U.S. health insurers could end up paying about $1.1 billion in minimum medical loss ratio (MLR) rebates to 13 million plan members, according to officials at the U.S. Department of Health and Human Services.
HHS officials give the MLR rebate payment projections in a report on how the rebate program is going.
Provisions in the Patient Protection and Affordable Care Act of 2010 (PPACA) require carriers to spend at least 85% of large group revenue and 80% of individual and small group revenue on health care and quality improvement efforts or else pay rebates.
Carriers have used a process developed by state insurance regulators at the National Association of Insurance Commissioners (NAIC), Kansas City, Mo., and approved by HHS to compute and report on PPACA MLR rebate obligations.
HHS will soon be posting individual carriers’ MLR rebate data here, officials say.
Up till now, few individuals have heard much about the PPACA rebate provision.
Analysts at the Henry J. Kaiser Foundation Family Foundation, Menlo Park, Calif., said in November 2011 that only 38% of the participants in a Kaiser survey had heard of the PPACA minimum MLR requirement but that 60% said they liked the idea of requiring health insurers to meet minimum MLR requirements.

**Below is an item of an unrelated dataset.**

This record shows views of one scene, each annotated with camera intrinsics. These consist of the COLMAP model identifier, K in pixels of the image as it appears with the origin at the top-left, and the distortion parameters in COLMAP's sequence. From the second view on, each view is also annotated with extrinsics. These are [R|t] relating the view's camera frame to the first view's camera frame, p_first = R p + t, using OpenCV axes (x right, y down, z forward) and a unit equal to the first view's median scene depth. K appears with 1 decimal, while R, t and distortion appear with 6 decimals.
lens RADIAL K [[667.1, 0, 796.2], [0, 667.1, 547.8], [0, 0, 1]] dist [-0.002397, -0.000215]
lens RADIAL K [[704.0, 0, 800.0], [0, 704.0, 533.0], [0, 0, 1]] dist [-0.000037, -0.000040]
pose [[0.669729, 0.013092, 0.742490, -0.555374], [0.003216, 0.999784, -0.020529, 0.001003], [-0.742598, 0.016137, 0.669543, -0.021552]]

Now rebate checks and refunds may be going out to consumers as election season heats up.
Defenders of the MLR system say it can protect consumers against unreasonably high coverage prices.
Opponents say the new rules are cumbersome and expensive to administer, limit the ability of insurers to respond to changing conditions, and may encourage insurers to reduce payments to the same insurance brokers who are trying to help consumers navigate the health insurance market.

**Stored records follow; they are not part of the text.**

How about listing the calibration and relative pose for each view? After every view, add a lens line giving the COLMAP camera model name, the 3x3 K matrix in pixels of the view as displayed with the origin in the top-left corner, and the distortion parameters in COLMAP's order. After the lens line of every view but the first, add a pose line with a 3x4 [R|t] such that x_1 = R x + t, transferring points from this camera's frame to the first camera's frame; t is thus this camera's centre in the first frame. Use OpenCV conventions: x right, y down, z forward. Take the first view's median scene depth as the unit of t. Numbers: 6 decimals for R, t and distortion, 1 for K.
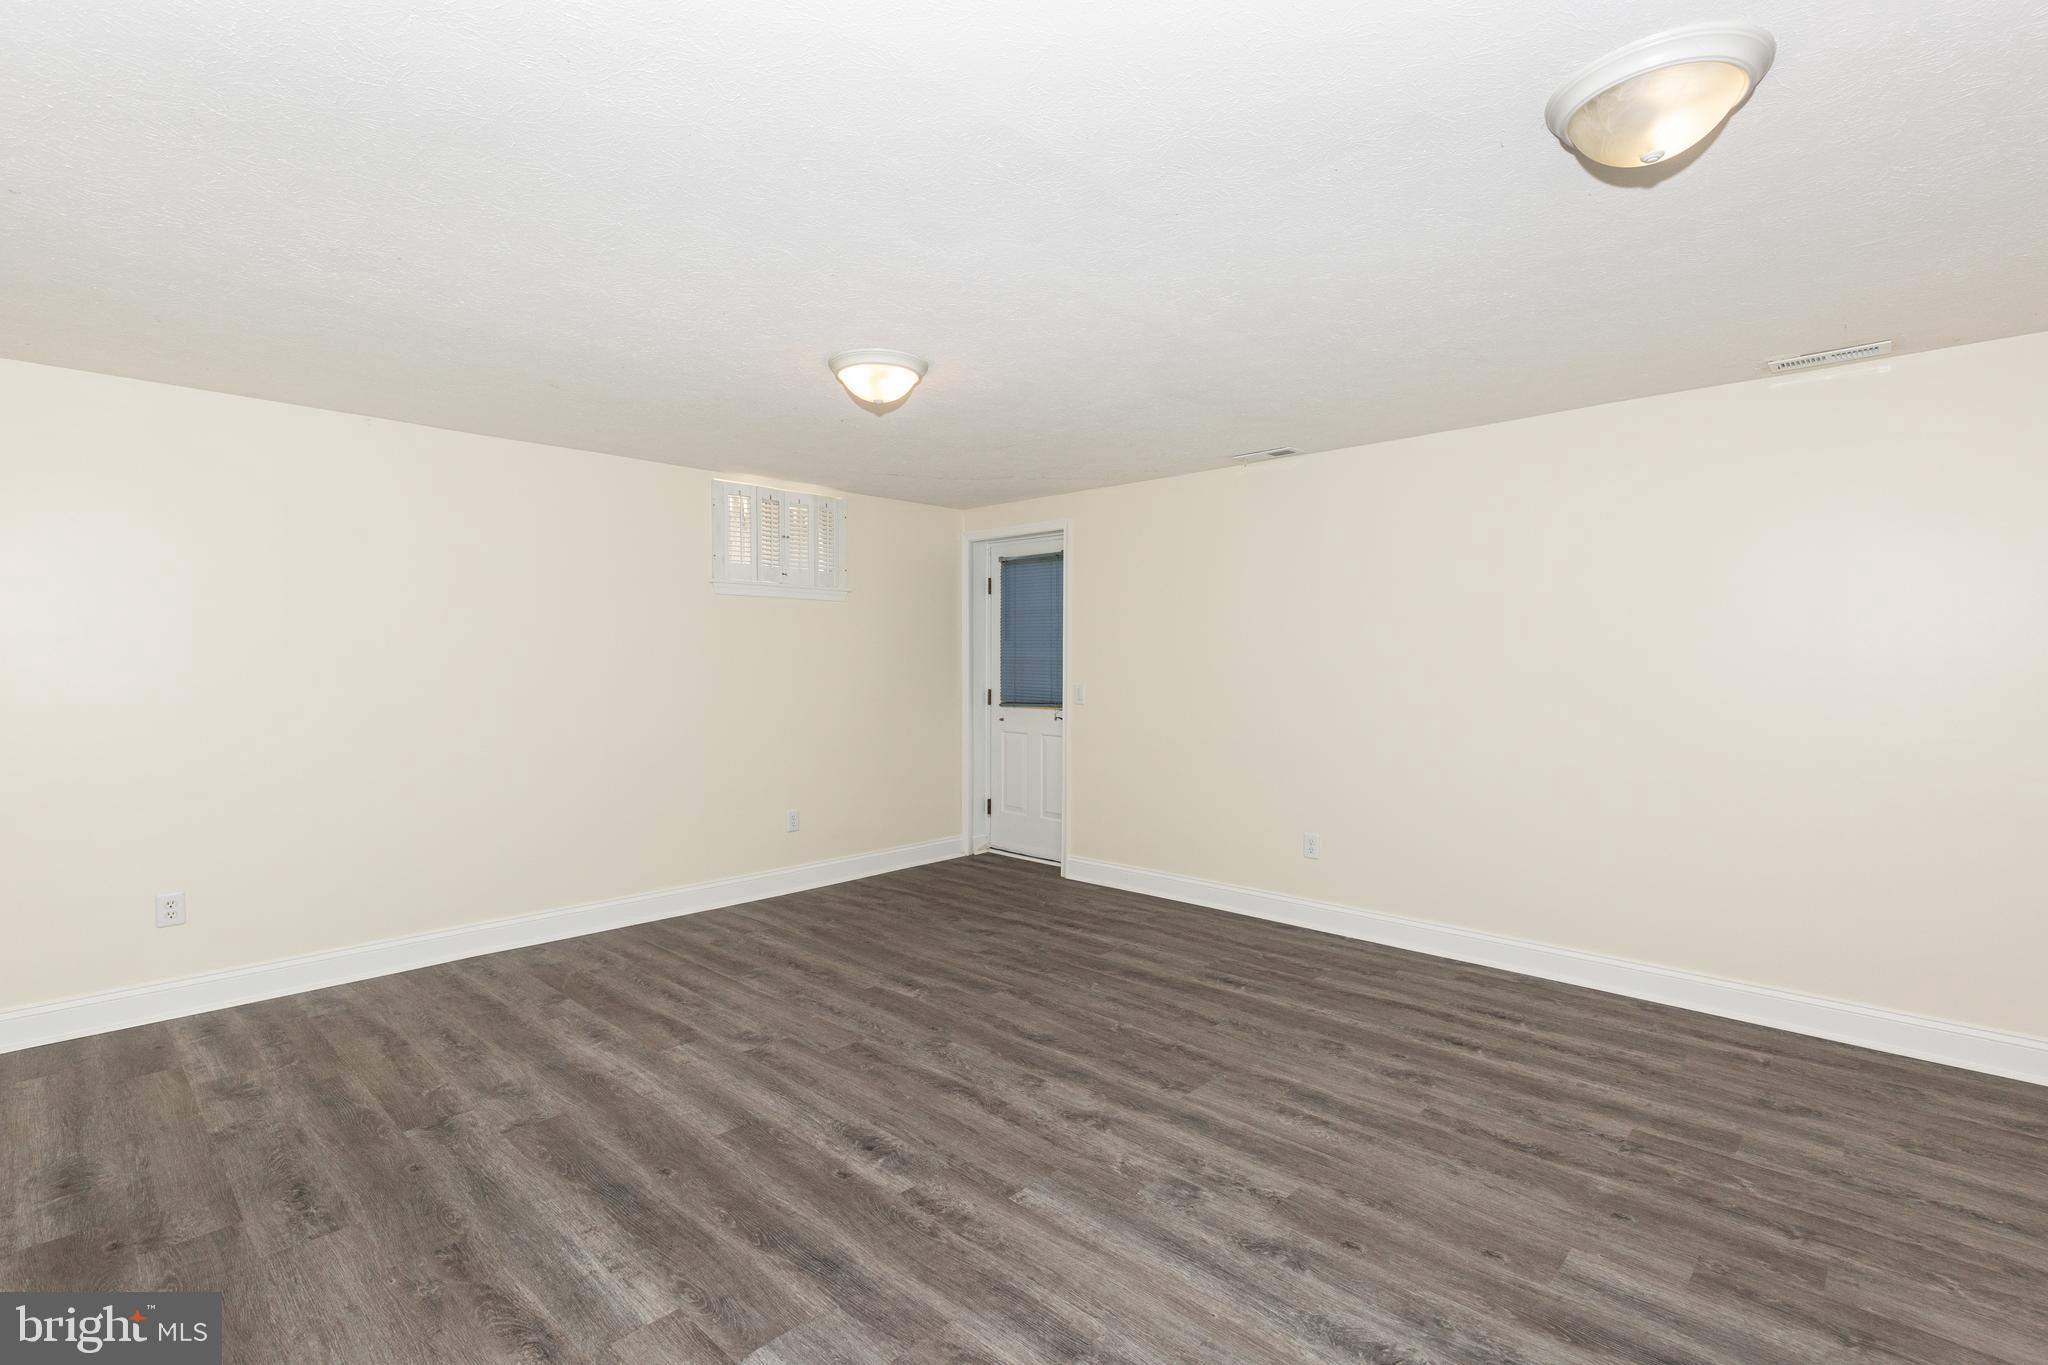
lens RADIAL K [[956.1, 0, 1020.6], [0, 956.1, 668.8], [0, 0, 1]] dist [0.015355, -0.005780]
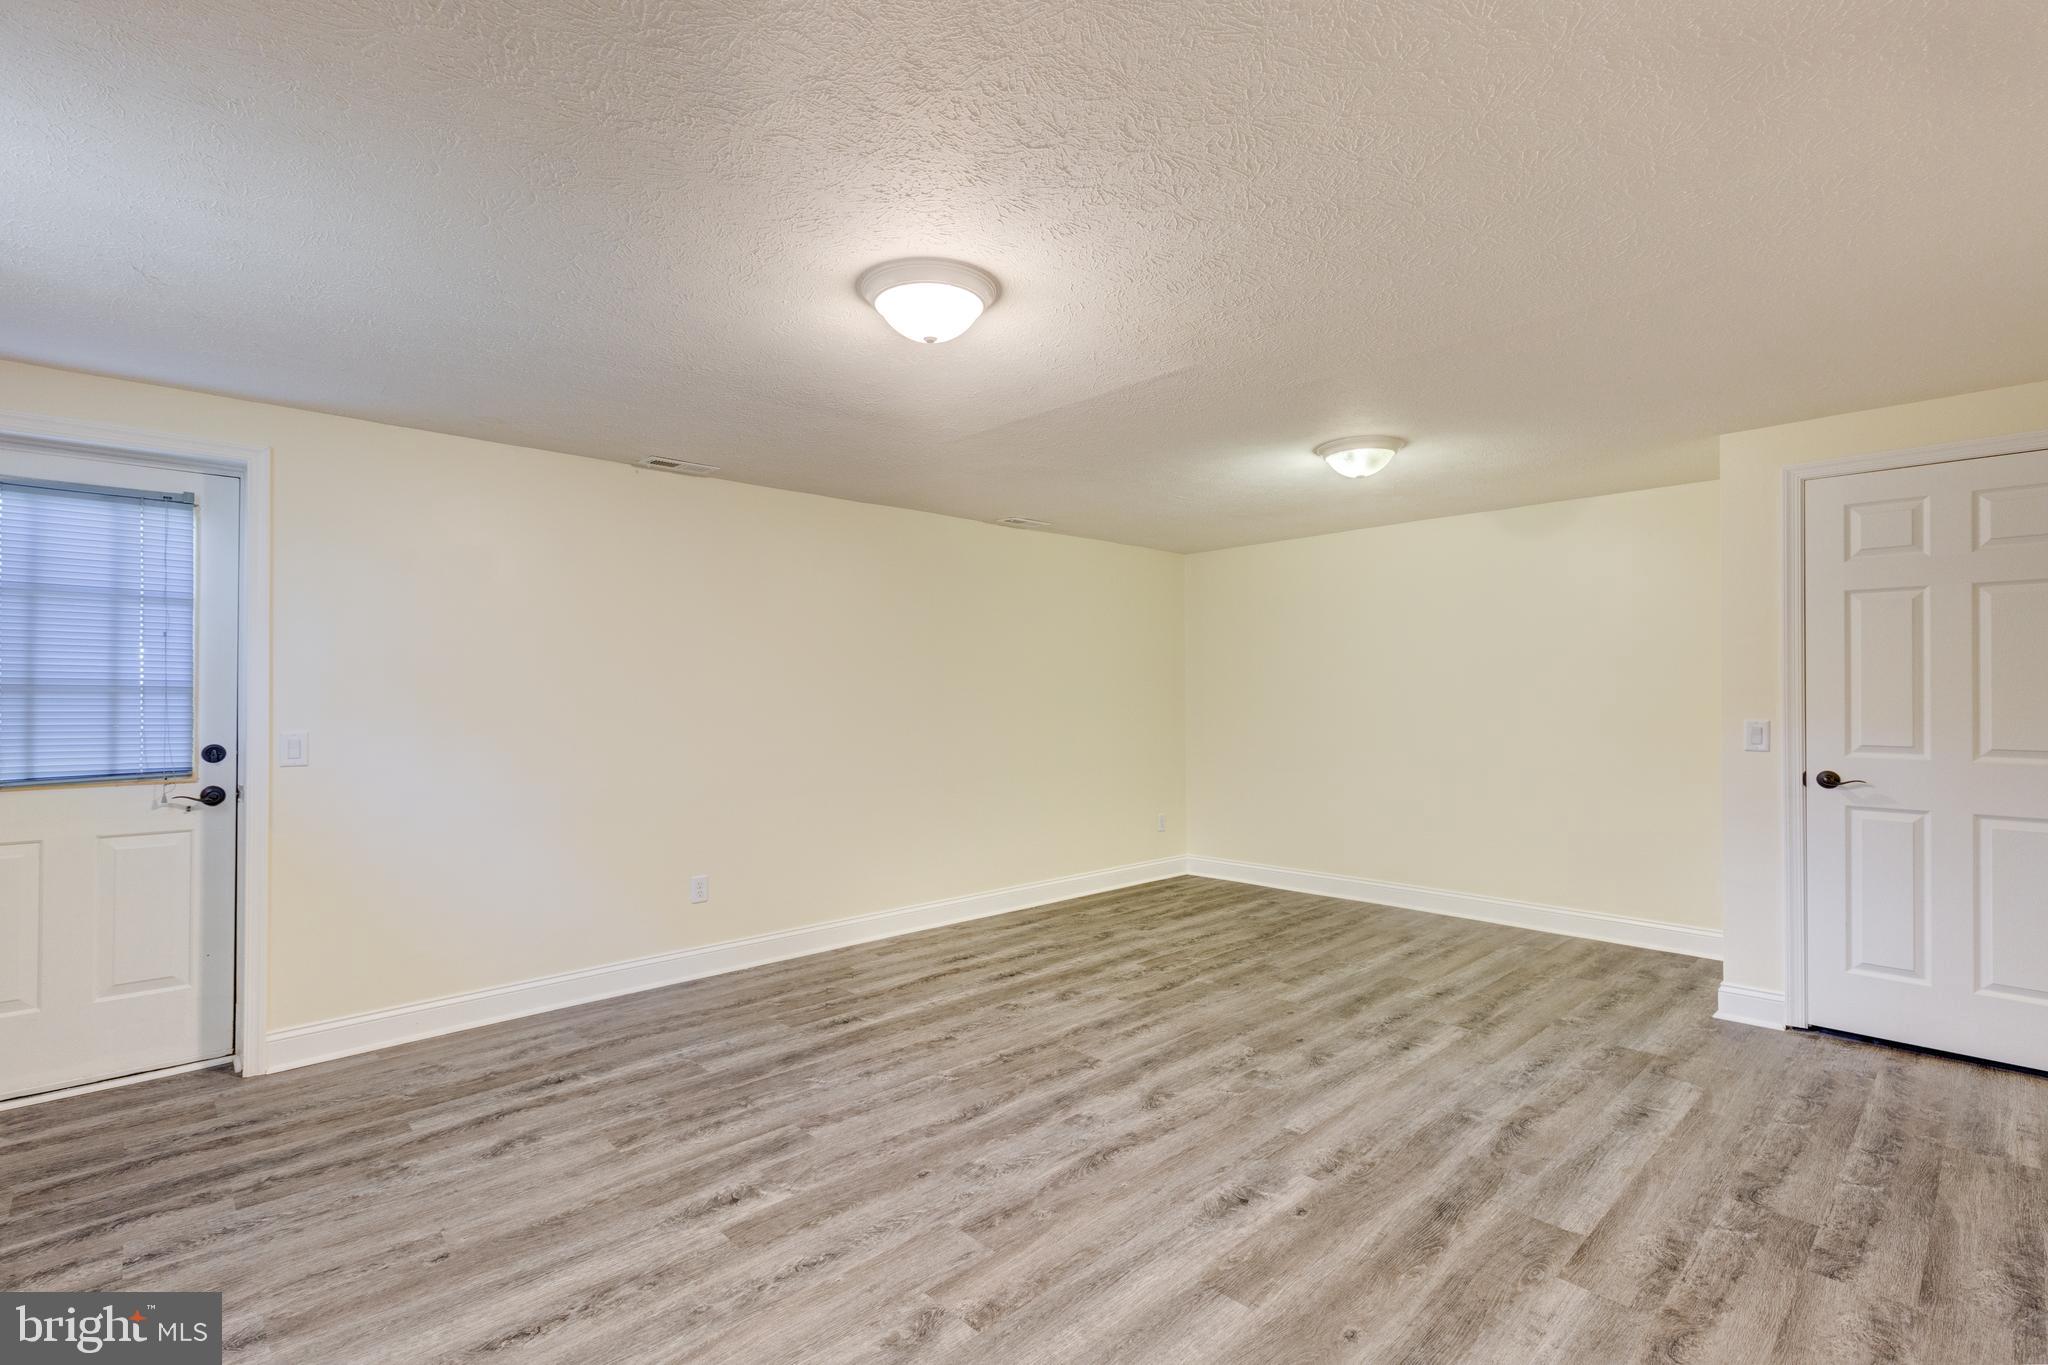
lens RADIAL K [[943.6, 0, 1036.4], [0, 943.6, 688.6], [0, 0, 1]] dist [0.009706, -0.000591]
pose [[0.039999, 0.005418, 0.999185, -0.941772], [0.008391, 0.999948, -0.005758, -0.001820], [-0.999165, 0.008614, 0.039951, 0.994152]]
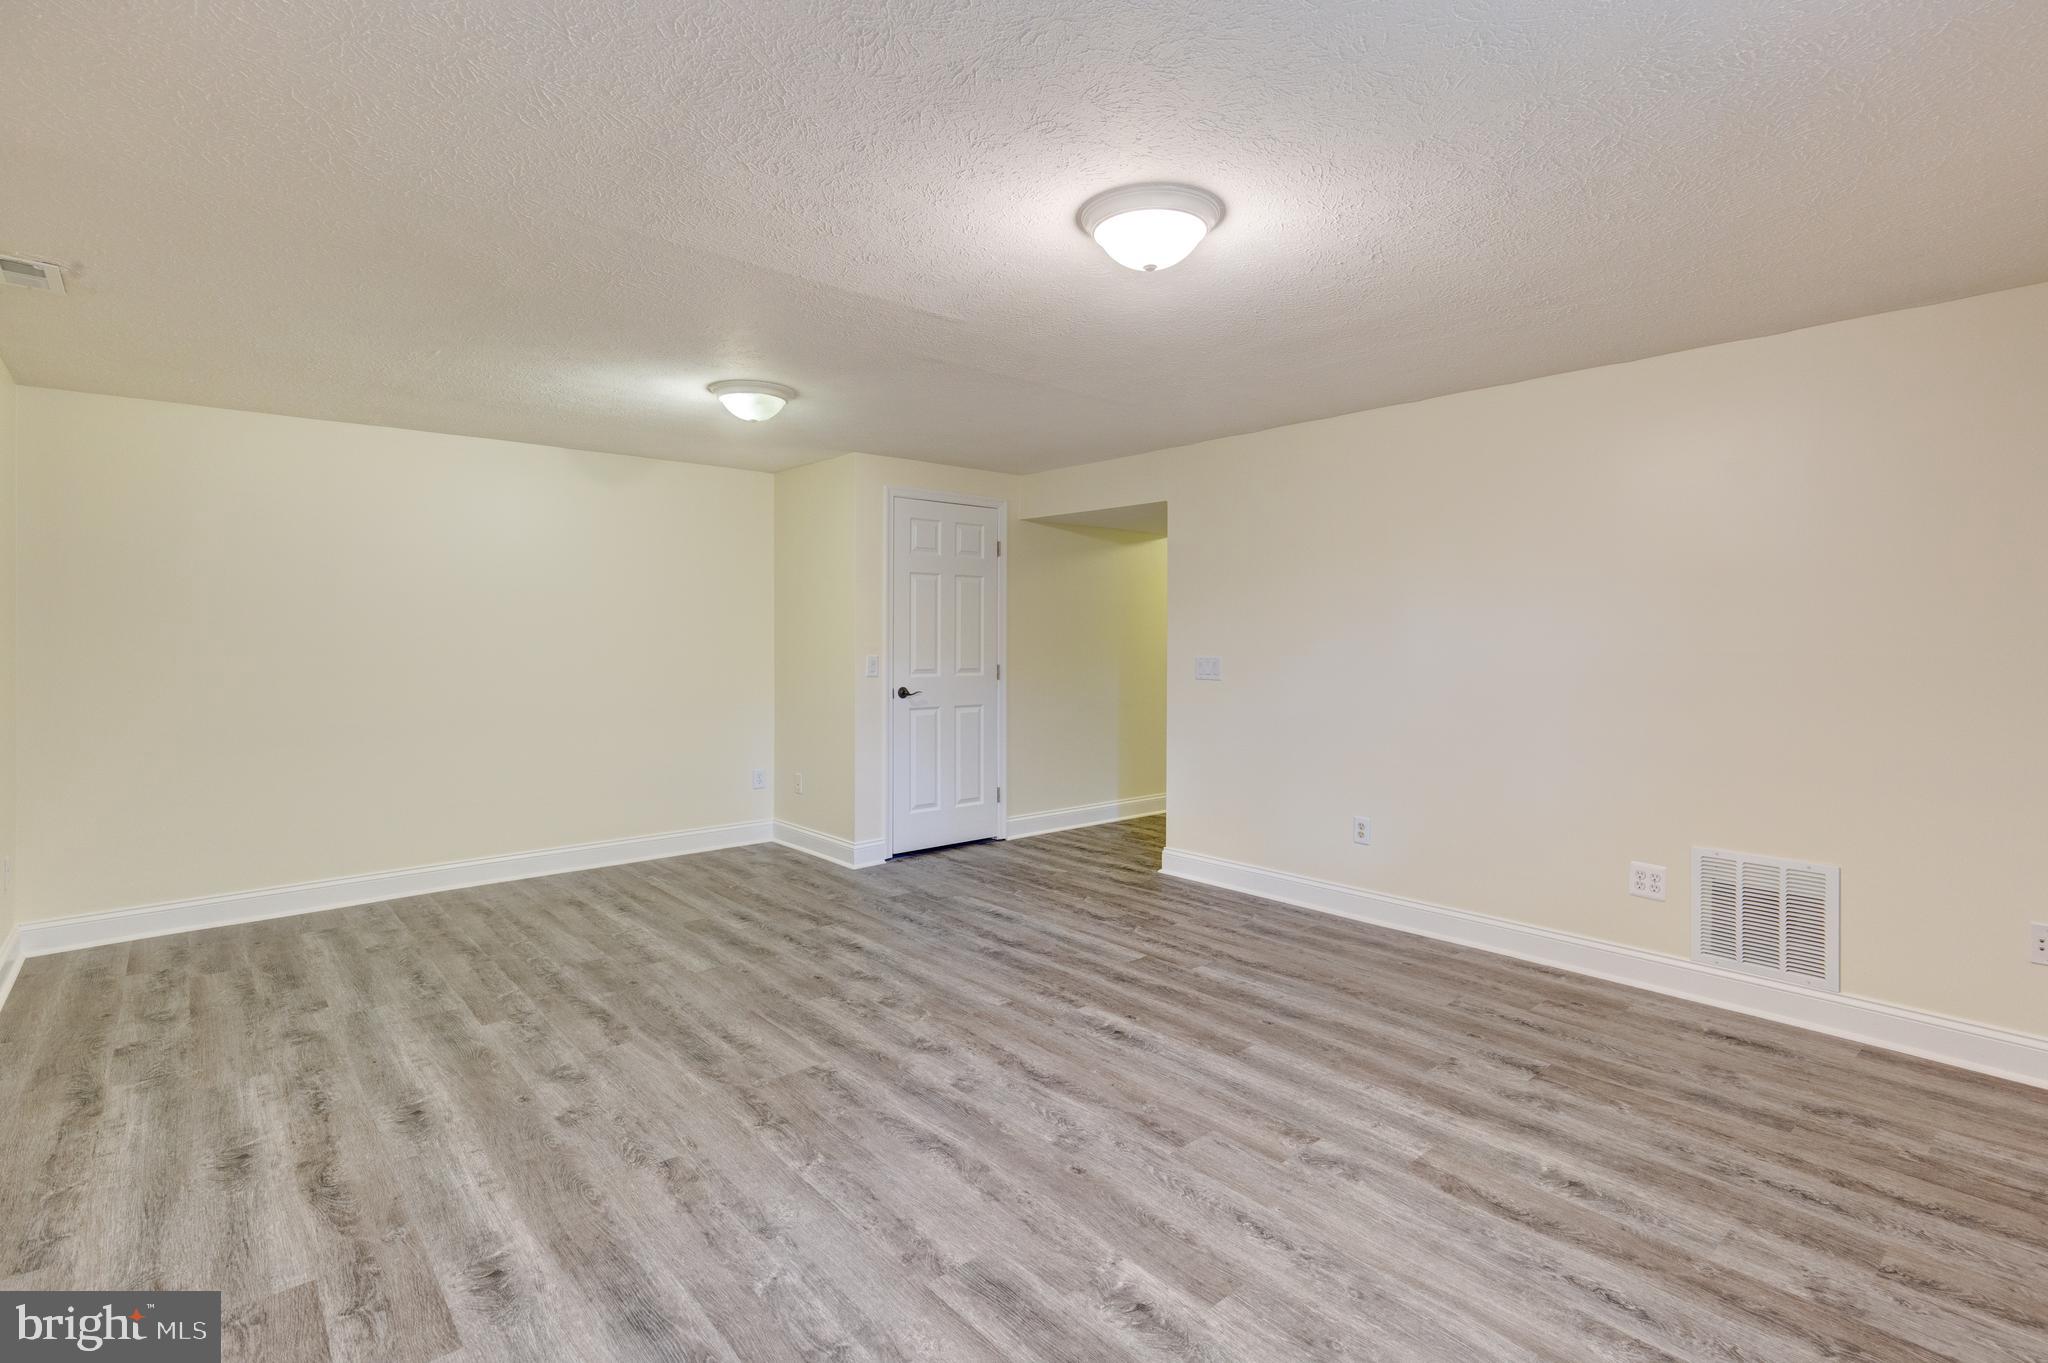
lens RADIAL K [[956.1, 0, 1020.6], [0, 956.1, 667.8], [0, 0, 1]] dist [0.015355, -0.005780]
pose [[-0.994761, -0.003216, 0.102181, -0.134670], [0.000510, 0.999337, 0.036410, -0.008251], [-0.102231, 0.036272, -0.994099, 1.890872]]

Analysts at the Commonwealth Fund, New York, had estimated, based on financial reports for 2010, that insurers might end up owing $2 billion in MLR rebates.
Kaiser analysts came closer to the mark. They estimated the payout might total about $1.3 billion.
HHS officials are expecting 11% of enrollees to get rebates in the large group market, 17% in the small group market, and 38% in the individual market.
The average payment per rebate could average $72 each for 5.3 million large-group enrollees; $96 each for 4.1 million individual and family coverage holders; and $97 each for 3.3 million small-group enrollee
Rebates in some states were much higher than others, HHS officials say.
In Vermont — a state in which the government is giving serious consideration to the idea of moving to a government-run, “single-payer” health insurance system — the average rebate will be $506 per enrollee.
In the individual and family market in Mississippi, the average rebate will be $651 per policyholder.
“Under the new health care law, rebates must be paid by Aug. 1 each year,” officials say.
An insurer can send a rebate check in the mail or put a lump-sum reimbursement in the credit-card or debit-card account used to pay the premium. An insurer also could reduce an enrollee’s future premiums.
An employer that sponsors a group plan and gets a rebate could forward the cash to employees or use the payment in a manner that benefits the employees, officials say.